WHAT YOU SHOULD DO -> Would you retype the whole listing verbatim, keeping pictures out of it?

RECORDED DATA ->
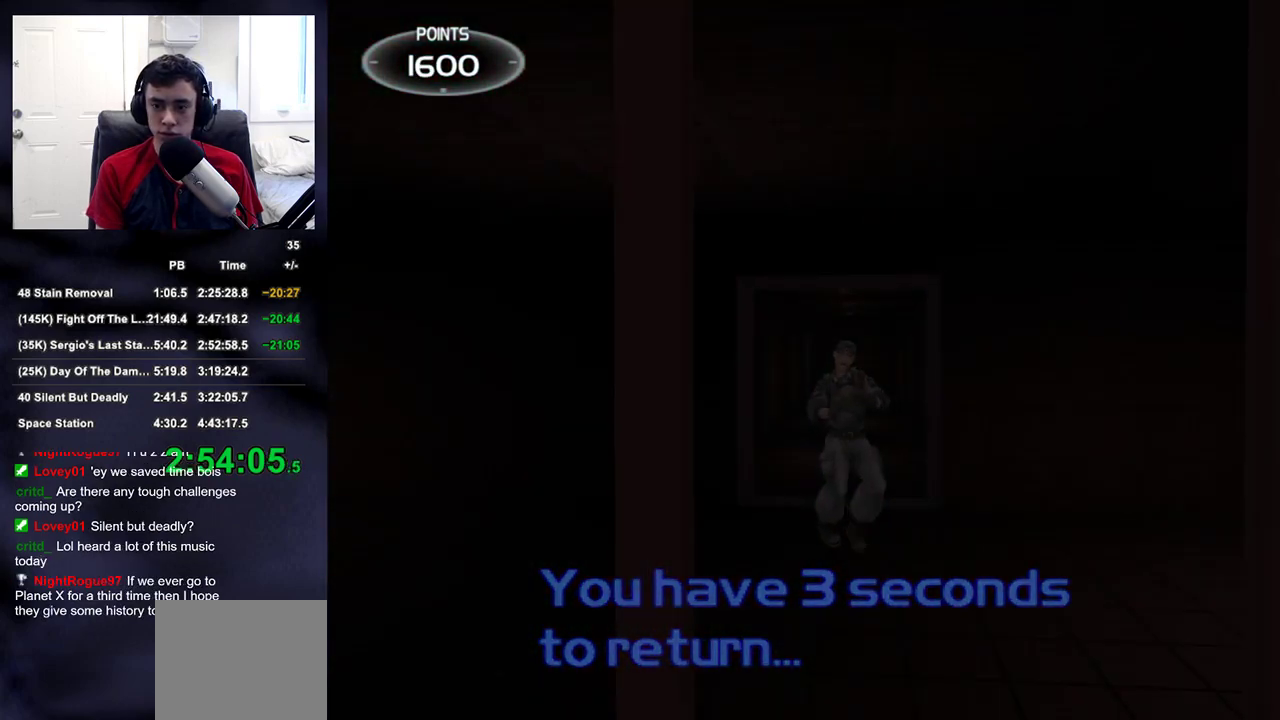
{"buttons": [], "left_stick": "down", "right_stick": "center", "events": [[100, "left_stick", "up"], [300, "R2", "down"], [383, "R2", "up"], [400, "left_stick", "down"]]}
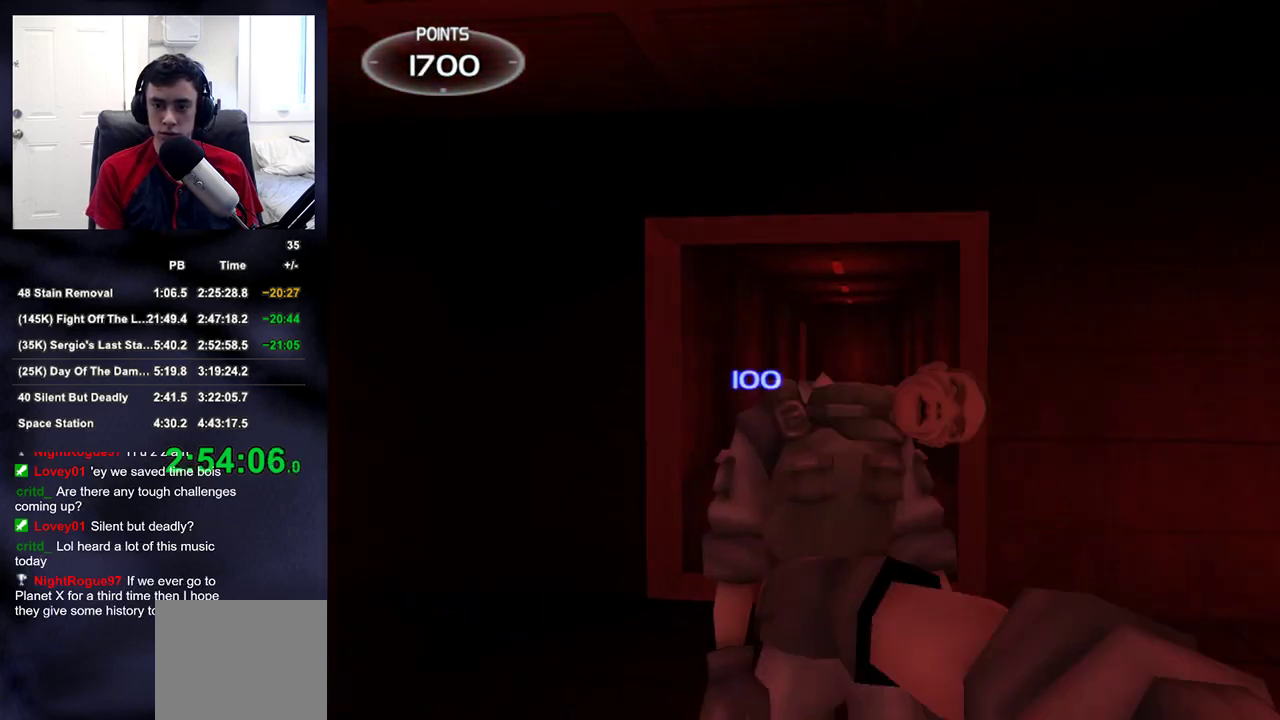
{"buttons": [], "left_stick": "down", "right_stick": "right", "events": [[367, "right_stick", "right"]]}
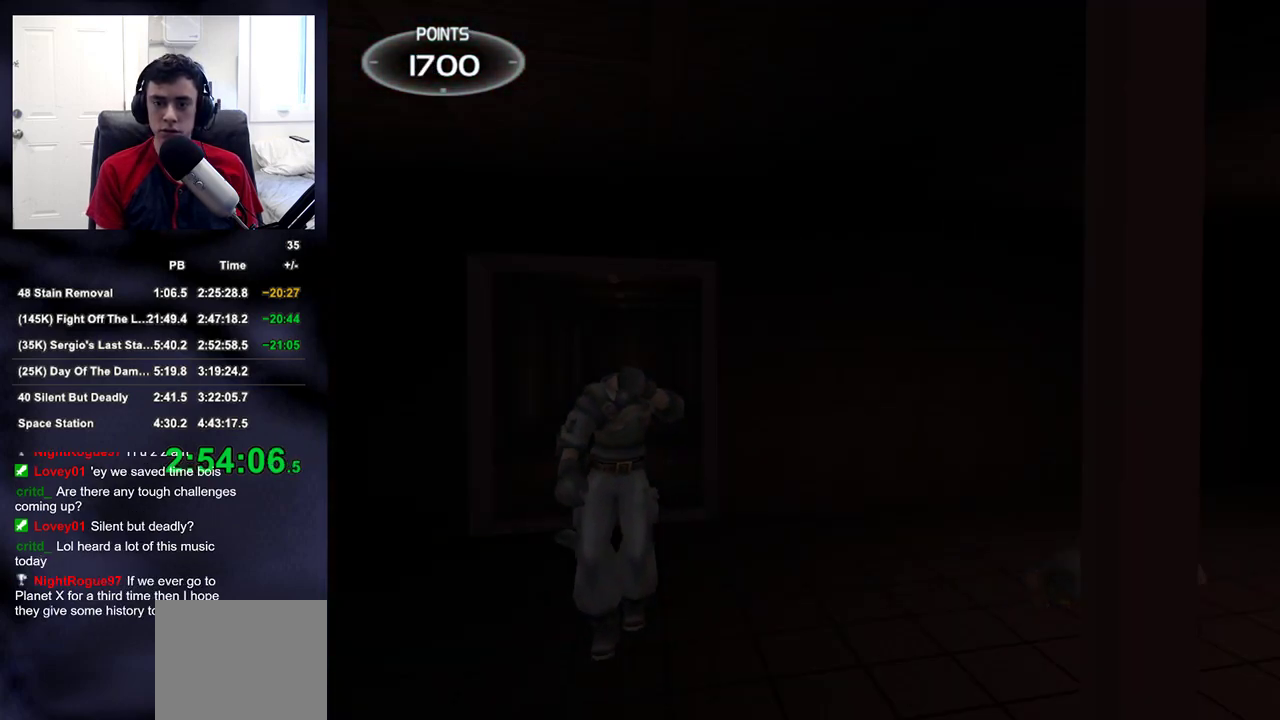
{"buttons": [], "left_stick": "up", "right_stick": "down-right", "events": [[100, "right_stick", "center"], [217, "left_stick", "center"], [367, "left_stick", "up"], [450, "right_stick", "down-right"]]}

RESULT OF THIS TASK ->
{"buttons": [], "left_stick": "down", "right_stick": "center", "events": [[100, "left_stick", "up"], [300, "R2", "down"], [383, "R2", "up"], [400, "left_stick", "down"]]}
{"buttons": [], "left_stick": "down", "right_stick": "right", "events": [[367, "right_stick", "right"]]}
{"buttons": [], "left_stick": "up", "right_stick": "down-right", "events": [[100, "right_stick", "center"], [217, "left_stick", "center"], [367, "left_stick", "up"], [450, "right_stick", "down-right"]]}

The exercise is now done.